Oleh: Vicky Hardinata, S.H., M.H.Penelaah Kebijaksan Teknis pada Kejaksaan Tinggi Jawa Timur
BANJIR bandang dan longsor yang berulang di berbagai wilayah Sumatera tidak lagi dapat dipahami sebagai peristiwa yang kebetulan atau semata-mata akibat faktor alam. Dalam beberapa tahun terakhir, bencana serupa terus terjadi dengan pola yang relatif sama: hujan deras disusul banjir bandang, lereng runtuh, pemukiman rusak, dan korban jiwa berjatuhan. Ironisnya, setiap kejadian kerap diberi label sebagai “bencana alam”, seolah-olah ia hadir tanpa sebab dan berada di luar kendali manusia. Narasi semacam ini problematik karena menutupi fakta bahwa banyak bencana ekologis justru merupakan hasil dari keputusan pembangunan dan kebijakan yang mengabaikan daya dukung lingkungan.
Deforestasi, pembalakan liar, dan pertambangan ilegal telah berlangsung lama dan masif di berbagai kawasan Sumatera. Hutan yang seharusnya berfungsi sebagai penyangga ekosistem terus menyusut, daerah aliran sungai rusak, dan lereng-lereng menjadi rapuh. Ketika hujan datang, alam tidak lagi mampu menahan dan mengatur aliran air, sehingga bencana menjadi keniscayaan. Dalam konteks ini, banjir bandang dan longsor bukanlah takdir alam, melainkan konsekuensi langsung dari pembiaran terhadap kejahatan ekologis yang dilakukan secara sistematis.
Banjir bandang dan longsor selalu menyisakan korban, dan ironisnya, yang paling terdampak hampir selalu masyarakat kecil. Mereka kehilangan rumah, lahan, mata pencaharian, bahkan anggota keluarga, sementara daya tawar mereka terhadap kebijakan dan kekuasaan nyaris tidak ada. Kerugian ekonomi yang ditimbulkan tidak berhenti pada kerusakan fisik, tetapi juga pada terputusnya sumber penghidupan dan meningkatnya kerentanan sosial pascabencana.
Selain kerugian material, bencana ekologis meninggalkan trauma kolektif yang mendalam. Ketidakpastian hidup, rasa takut setiap kali hujan turun, dan ketidakjelasan masa depan menjadi beban psikologis yang jarang diperhitungkan dalam kalkulasi pembangunan. Di sinilah ketidakadilan ekologis tampak nyata: masyarakat menanggung dampak paling berat, sementara pelaku pembalakan liar dan pertambangan ilegal menikmati keuntungan ekonomi tanpa menanggung risiko sosial dan ekologis yang mereka ciptakan.

• _CUPLIKAN DATA_:
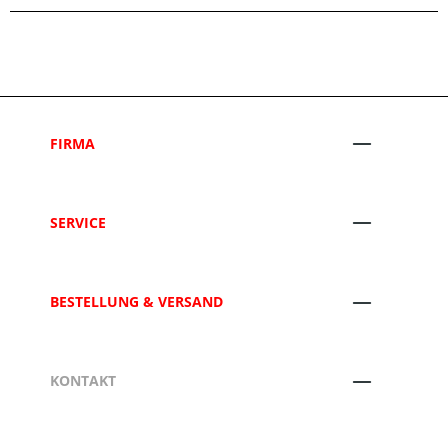
FIRMA
SERVICE
BESTELLUNG & VERSAND
KONTAKT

• _INSTRUKSI ANDA_:
Jawablah pertanyaan berikut berdasarkan teks tentang banjir bandang dan longsor di Sumatera.
(a) Tiga kegiatan apa yang disebut telah berlangsung lama dan masif di berbagai kawasan Sumatera?
(b) Siapa yang menurut teks hampir selalu paling terdampak oleh banjir bandang dan longsor?
(c) Dalam kalkulasi apa beban psikologis akibat bencana ekologis disebut jarang diperhitungkan?

• _JAWABAN DI BAWAH_:
(a) Deforestasi, pembalakan liar, dan pertambangan ilegal.
(b) Masyarakat kecil.
(c) Kalkulasi pembangunan.